Modula-2 relevance as systems language is quite easy to find out in some of his essays, and the companies selling compilers for Acorn, Amiga and PC.
You said that "One could argue that Modula-2 was an attempt to fix Pascal for the industry". By 1981, the C/Unix team was no longer a "rogue research group" in a closet; they were the architects of the dominant industrial paradigm shift (with Apollo Computer, Sun Microsystems, Silicon Graphics, and even Microsoft all using Unix and C). That's why I mentioned it. Wirth didn't care because his concern wasn't industry. Pascal users helped themselves: e.g. Lisa Pascal essentially included all features from C, which according to Kernighan (who referred to Wirth's original Pascal, not the derivatives) were missing, and even a module and separate compilation concept (four years before Turbo Pascal); they could have used Modula-2, which was around at the time. While Modula-2 was hypothetically a "systems language", it lacked the pragmatic "dirty" features that C, Lisa Pascal, and Turbo Pascal embraced to actually build operating systems and drivers on commodity hardware (unless, again, they were added as an extension by the compiler vendors). E.g. Topspeed Modula supported inline assembly, Acorn Modula included extensions to call software interrupts directly with register mapping; almost all commercial vendors added extensions to bypass strict typing, or direct pointer increment/decrement to support C-style array traversal.

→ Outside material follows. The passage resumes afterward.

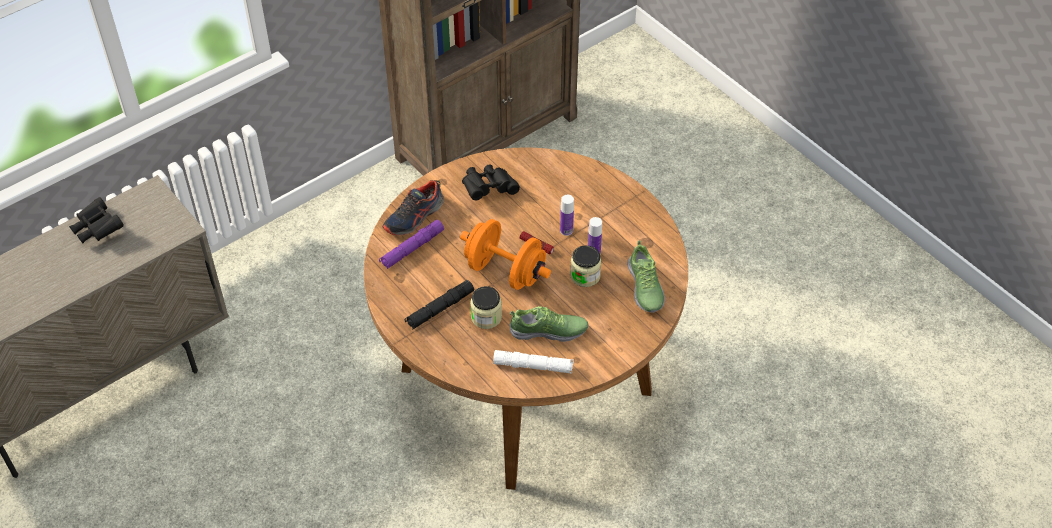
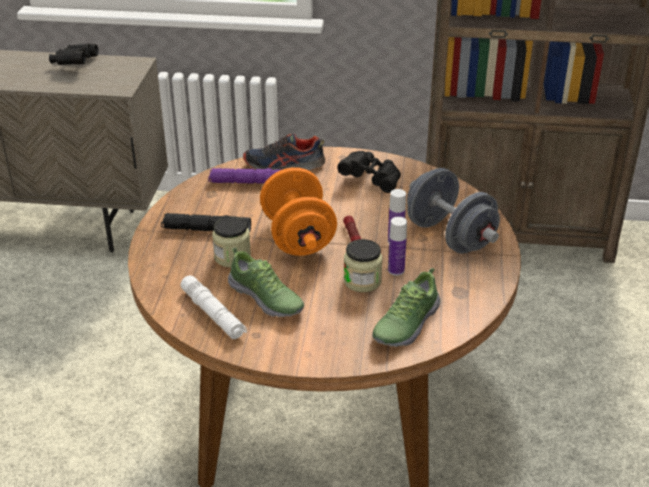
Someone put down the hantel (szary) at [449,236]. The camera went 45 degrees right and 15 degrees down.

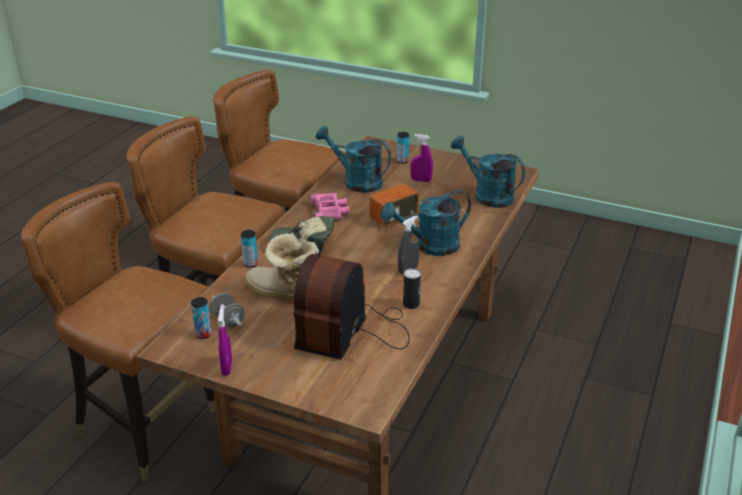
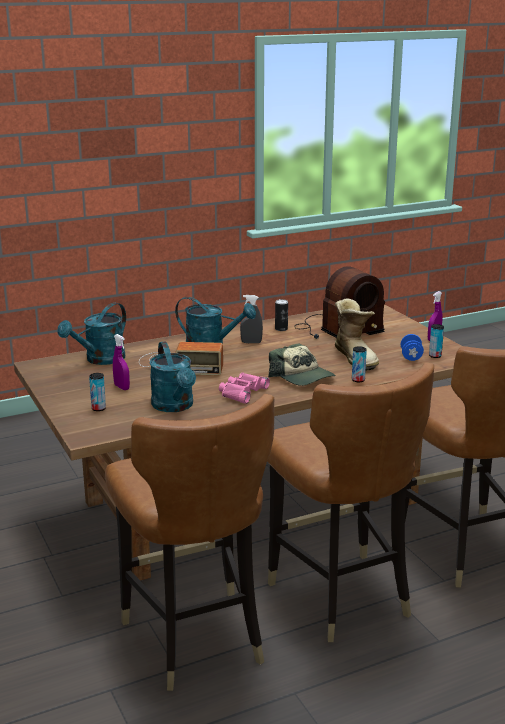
Someone repainted the hantel (szary) at [228,320], which became the hantel (niebieski) at [411,357]. Someone rotated the konewka (turkusowy) at [487,195] by 45 degrees clockwise. The camera went 140 degrees left and 10 degrees down.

It is irritating that apparently C is fine having endless compiler extensions without which ISO C is equally unusable to implement an operating system[0], a sign of greatness, while the same argument is used to point out as design flaws when it isn't C we are talking about.
[0] - Unless helped by an external assembler, just like on the UNIX rewrite, when K&R C was initially created.
I'm not advocating for C (I wouldn't implement an Oberon/Pascal/Modula inspired C replacement otherwise). C was mostly adopted by industry because it came with Unix and had to be used by the many Unix-based workstation vendors to adapt and extend the OS for their specific need/brand. That a significant OS can be written in C without extensions is demonstrated by the many Unix versions themselves. There is always a remainder which has to be implemented in assembler (e.g. to achieve the system state required to run C functions at all). I can also confirm from my own long-time experience implementing embedded (microcontroller) systems in C that it is possible with standard C. But that's not the point. We were discussing about Wirt's minimalism and his focus on his own and the need of his students (vs. the need of industry). I think Wirth's role and influence are generally romanticized. He was innovative, but he did his own thing. The impact of his work on the industry is almost exclusively in a significantly modified/extended form. These extensions/modifications never came from Wirth himself, and only in exceptional cases did they have “his blessing” (e.g., Object Pascal or Modula-3). It was precisely his aforementioned minimalism that led him to focus on the things that were important to him, rather than on the needs of the industry, whether justified or not.